● **What to do**
Go through each line of the records below and count those with the word "APERTURE". Give only the count.

● **Extracted material**
- - -
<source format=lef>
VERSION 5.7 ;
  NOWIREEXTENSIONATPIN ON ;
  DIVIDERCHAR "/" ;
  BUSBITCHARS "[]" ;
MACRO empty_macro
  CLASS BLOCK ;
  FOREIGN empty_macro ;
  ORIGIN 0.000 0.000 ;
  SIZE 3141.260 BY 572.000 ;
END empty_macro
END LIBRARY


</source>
- - -
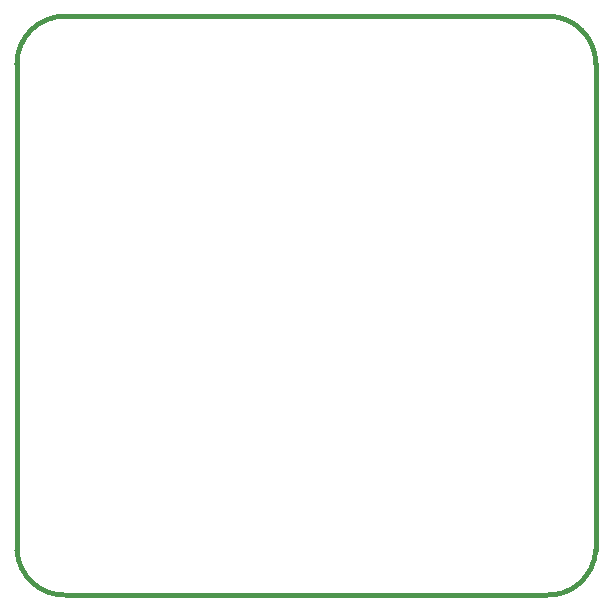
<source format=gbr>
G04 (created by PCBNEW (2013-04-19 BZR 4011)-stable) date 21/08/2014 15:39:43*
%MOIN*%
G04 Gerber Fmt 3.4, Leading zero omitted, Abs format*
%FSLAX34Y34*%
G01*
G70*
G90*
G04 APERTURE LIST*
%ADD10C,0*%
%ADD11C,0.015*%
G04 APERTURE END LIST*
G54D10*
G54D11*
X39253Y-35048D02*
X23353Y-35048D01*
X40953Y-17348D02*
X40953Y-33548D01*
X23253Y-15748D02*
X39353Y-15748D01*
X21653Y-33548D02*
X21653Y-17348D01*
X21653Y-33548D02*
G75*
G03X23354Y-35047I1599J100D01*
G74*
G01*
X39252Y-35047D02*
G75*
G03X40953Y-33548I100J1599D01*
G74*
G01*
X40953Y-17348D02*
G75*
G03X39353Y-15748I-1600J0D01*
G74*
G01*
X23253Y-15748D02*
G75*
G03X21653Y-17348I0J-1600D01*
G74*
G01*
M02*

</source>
- - -
● **Answer section**
2